* DESCRIPTION OF THE TASK *
Each entry is to be retyped exactly as it appears. Leave the images out.

* INPUT RECORDS *
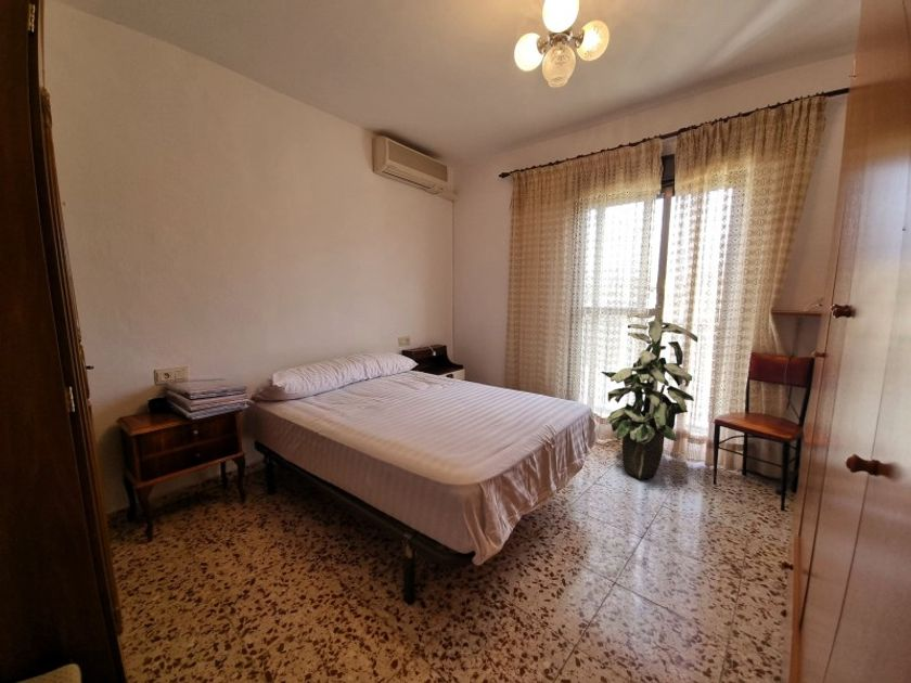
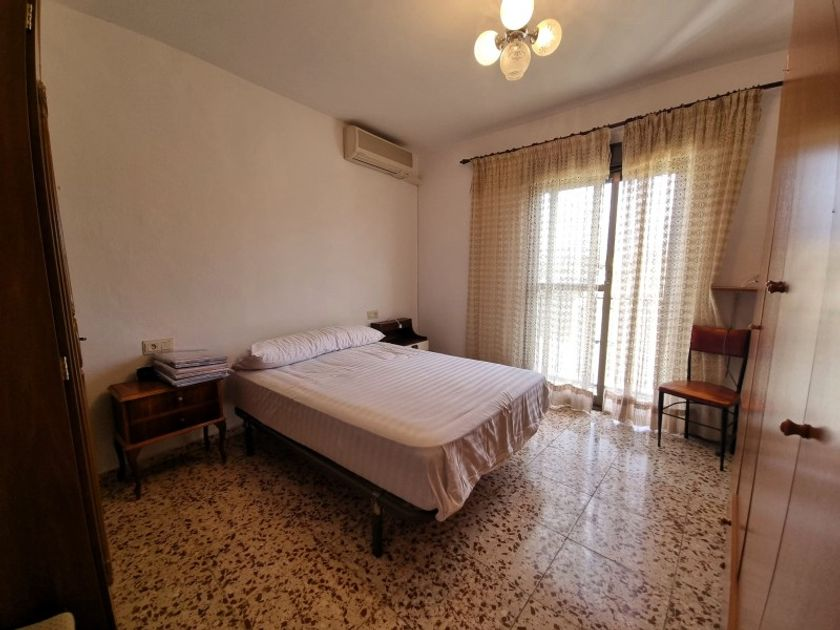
- indoor plant [600,312,698,480]
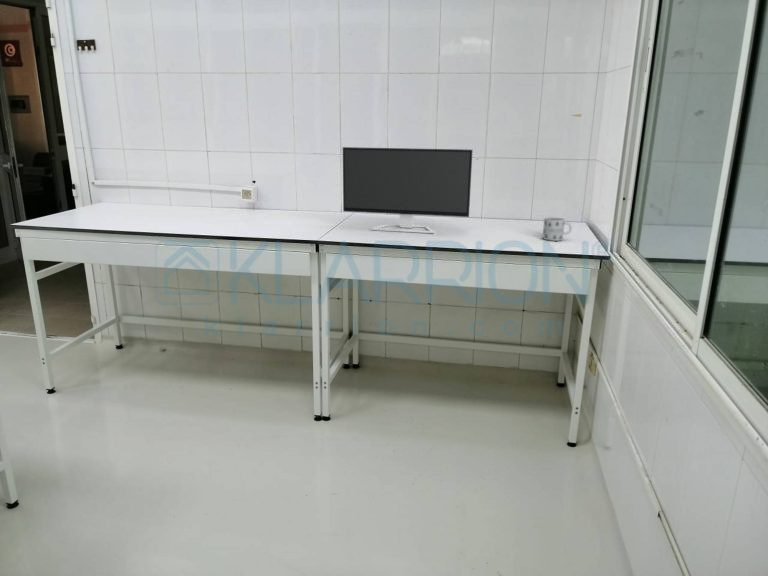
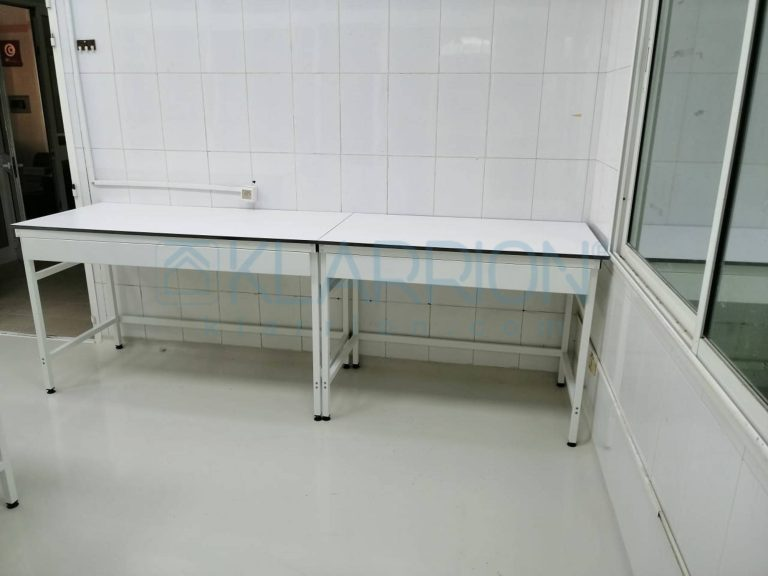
- monitor [342,146,473,234]
- mug [542,216,573,242]
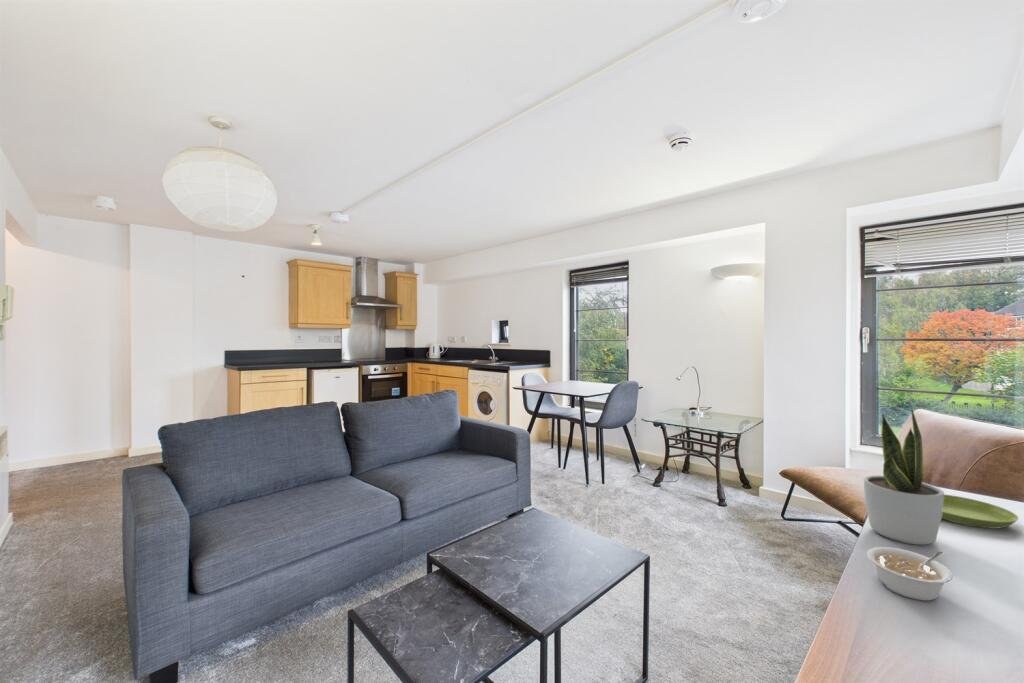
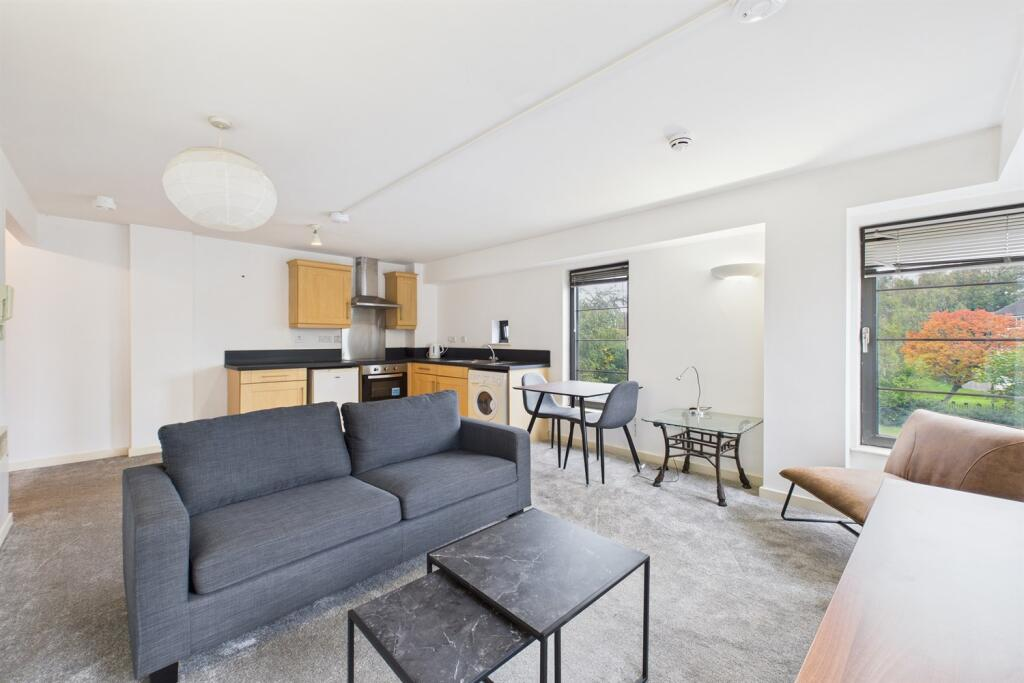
- saucer [941,493,1020,530]
- potted plant [863,401,945,546]
- legume [866,546,953,602]
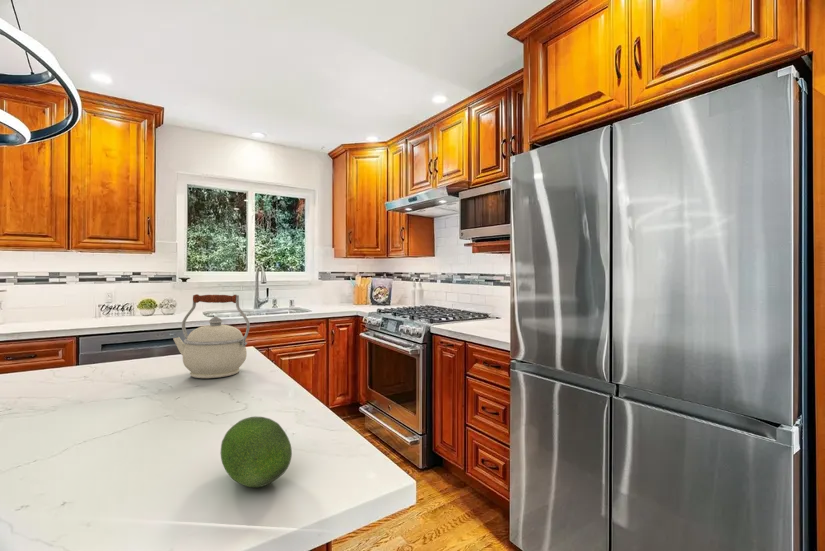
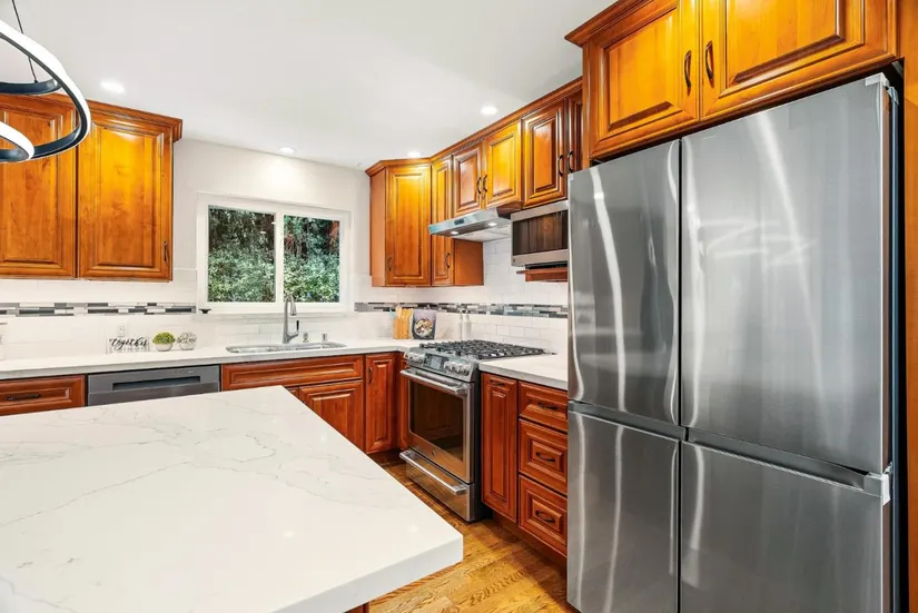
- fruit [220,416,293,488]
- kettle [172,293,251,379]
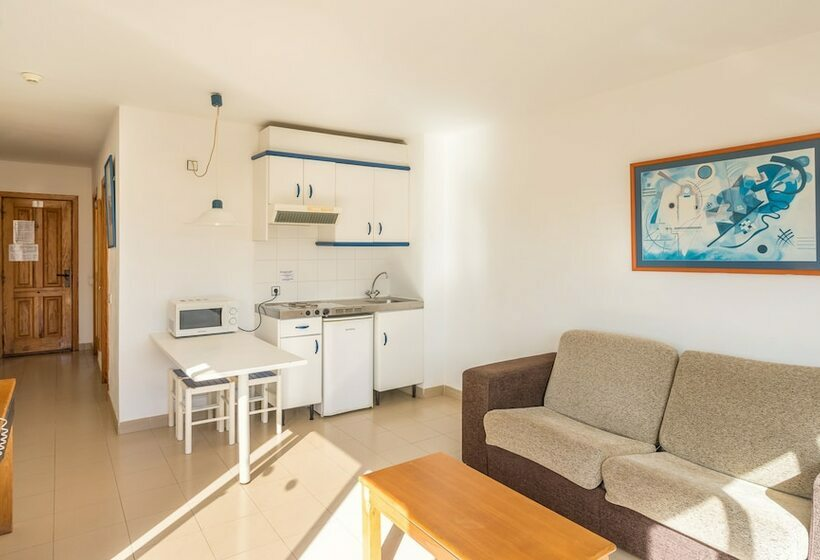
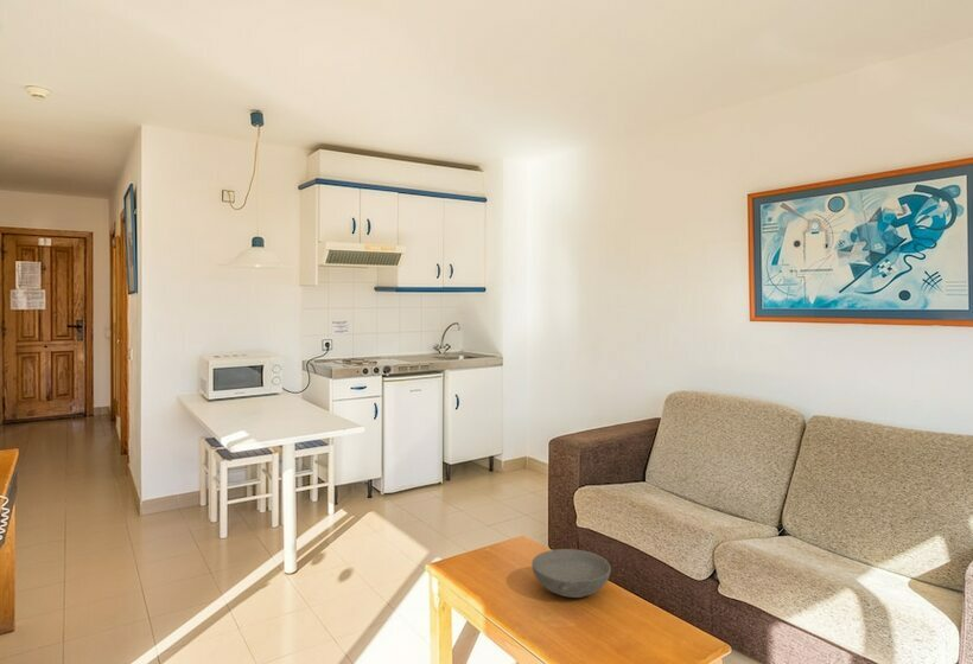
+ bowl [530,548,612,599]
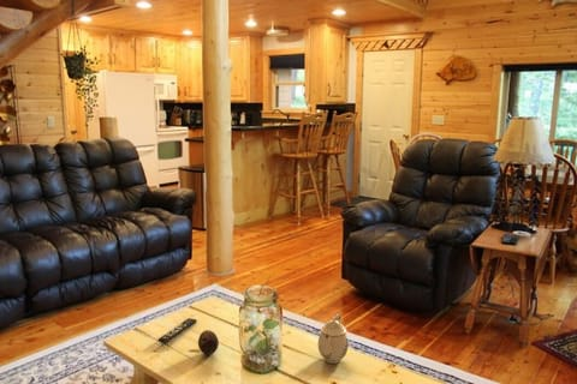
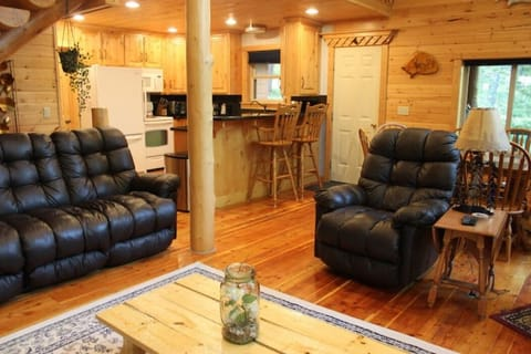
- decorative egg [197,329,220,356]
- teapot [317,313,350,365]
- remote control [157,317,198,344]
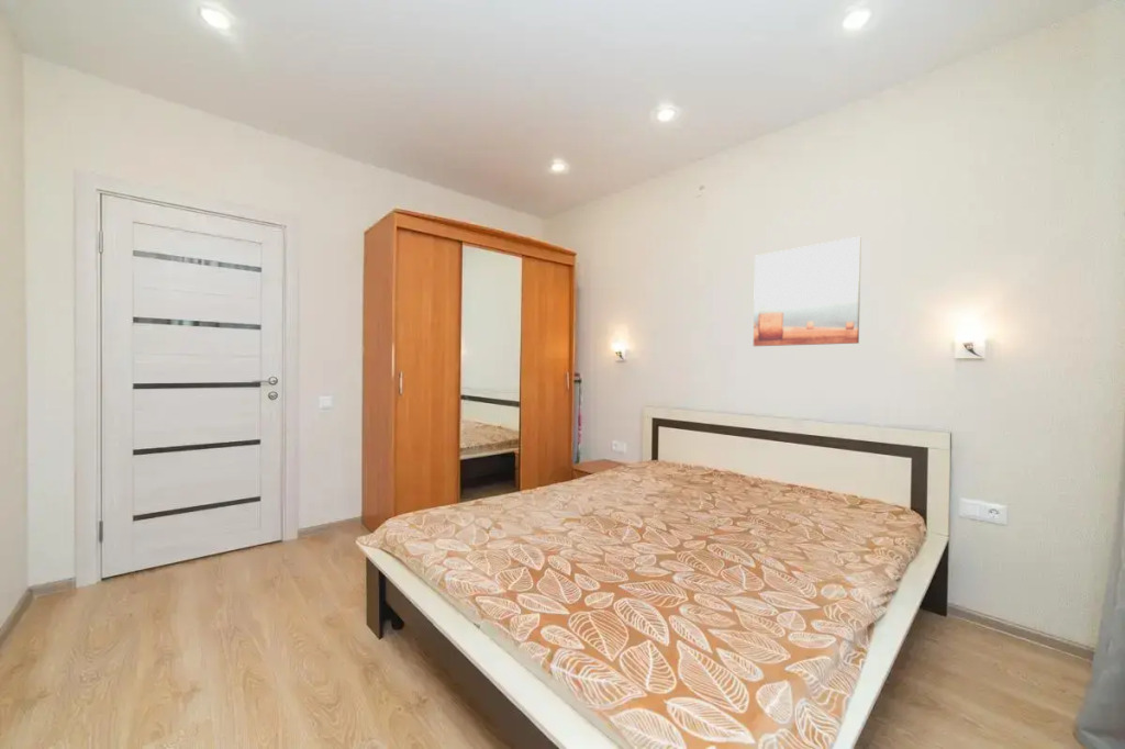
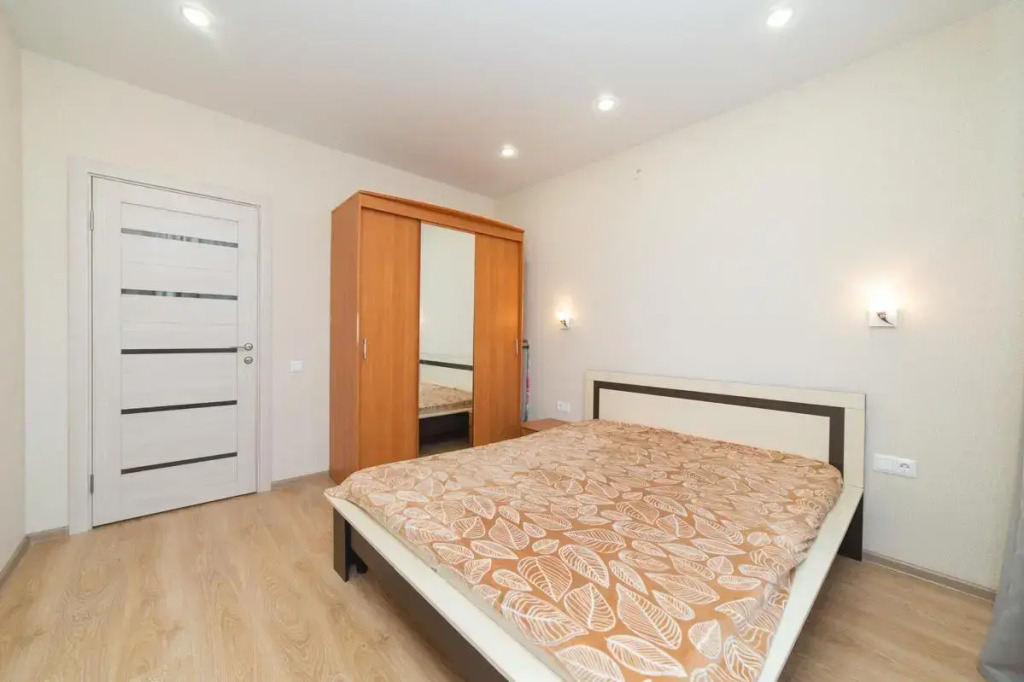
- wall art [753,236,862,347]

* OUTPUT *
- indoor plant [600,312,698,480]
- monitor [342,146,473,234]
- mug [542,216,573,242]
- saucer [941,493,1020,530]
- potted plant [863,401,945,546]
- legume [866,546,953,602]
- fruit [220,416,293,488]
- kettle [172,293,251,379]
+ bowl [530,548,612,599]
- decorative egg [197,329,220,356]
- teapot [317,313,350,365]
- remote control [157,317,198,344]
- wall art [753,236,862,347]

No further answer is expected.